== 抽出テキスト

精神科Q&A
【0021】先生が病名を教えてくれないのですが
もう少し解説します・・
病名を患者さんにどうお伝えするかは難しいことが多いものです。この方のように、病名を聞かないとかえって不安だとおっしゃる方でも、ストレートに病名をお教えすべきかどうかは簡単には決められないところです。病名というのは、他人のこととして聞く場合と、自分のこととして聞く場合では、受ける印象が全然違うものです。ですから、自分の病名を聞いてショックを受けるということも少なからずあるのです。ただし、精神科の病名についての先入観は間違っていることが非常に多いので、ショックを受けた場合には、(逆にたいしたことはないと思った場合にも)、その先生によく説明を聞いたり、ご自分でその病気のことを調べたりなどすることが大切でしょう。
また、病名をどうしても知りたいとおっしゃる方の中には、すでに自己診断で病名を決めていることも多く、そういう方は、医者の口からその同じ病名を聞けば安心するのですが、それ以外の病名だと不満で、病名告知をきっかけに治療が続かなくなることもありがちです。

====
== 表示情報

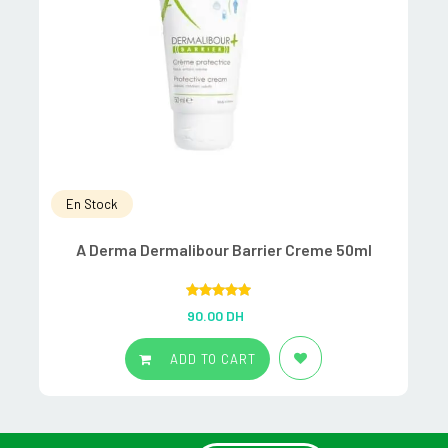
En Stock
A Derma Dermalibour Barrier Creme 50ml
Rated
5.00
90.00
DH
out of 5
ADD TO CART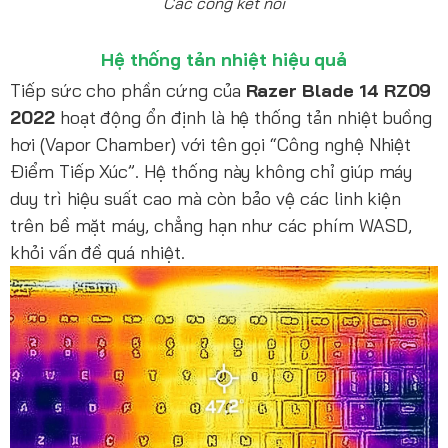
Các cổng kết nối
Hệ thống tản nhiệt hiệu quả
Tiếp sức cho phần cứng của
Razer Blade 14 RZ09
2022
hoạt động ổn định là hệ thống tản nhiệt buồng
hơi (Vapor Chamber) với tên gọi “Công nghệ Nhiệt
Điểm Tiếp Xúc”. Hệ thống này không chỉ giúp máy
duy trì hiệu suất cao mà còn bảo vệ các linh kiện
trên bề mặt máy, chẳng hạn như các phím WASD,
khỏi vấn đề quá nhiệt.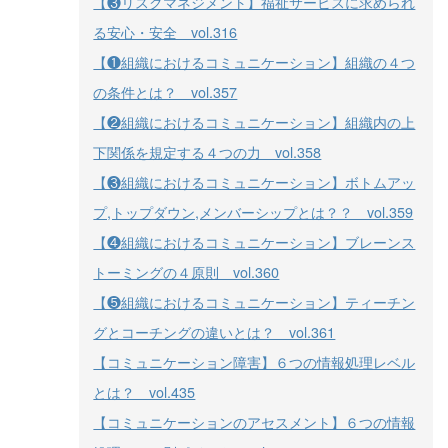
【❸リスクマネジメント】福祉サービスに求められ
る安心・安全 vol.316
【❶組織におけるコミュニケーション】組織の４つ
の条件とは？ vol.357
【❷組織におけるコミュニケーション】組織内の上
下関係を規定する４つの力 vol.358
【❸組織におけるコミュニケーション】ボトムアッ
プ,トップダウン,メンバーシップとは？？ vol.359
【❹組織におけるコミュニケーション】ブレーンス
トーミングの４原則 vol.360
【❺組織におけるコミュニケーション】ティーチン
グとコーチングの違いとは？ vol.361
【コミュニケーション障害】６つの情報処理レベル
とは？ vol.435
【コミュニケーションのアセスメント】６つの情報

====

**課題概要**
病名告知に関する解説文を、最後の文の続きから書き進めてください。 記録はこの作業には一切関係しません。

**演習結果**
そういうような色々な問題があるので、病名というものは診断がつけば単にお教えすればいいというような単純なものではありません。精神科での病名告知は、診断や治療と同じかそれ以上に重要な、専門的な技術を要する医療行為のひとつと考えるべきだと私は思います。
とは言うものの、最近ではカルテ開示の法制化が進んでおり、将来はそんなことは言っていられない状況になるかもしれません。病名告知がもし法律で医師に義務づけられた場合、告知したことによって病状が悪化したらどうするのか。患者さんによっては病名を聞いただけで自殺を考える方もいます。そういう場合、法律に定められているからといって何でもかんでも告知していいのか。そんなはずはないわけで、この問題については最近は学会などでもたくさん議論されています。 (2000.12.5.)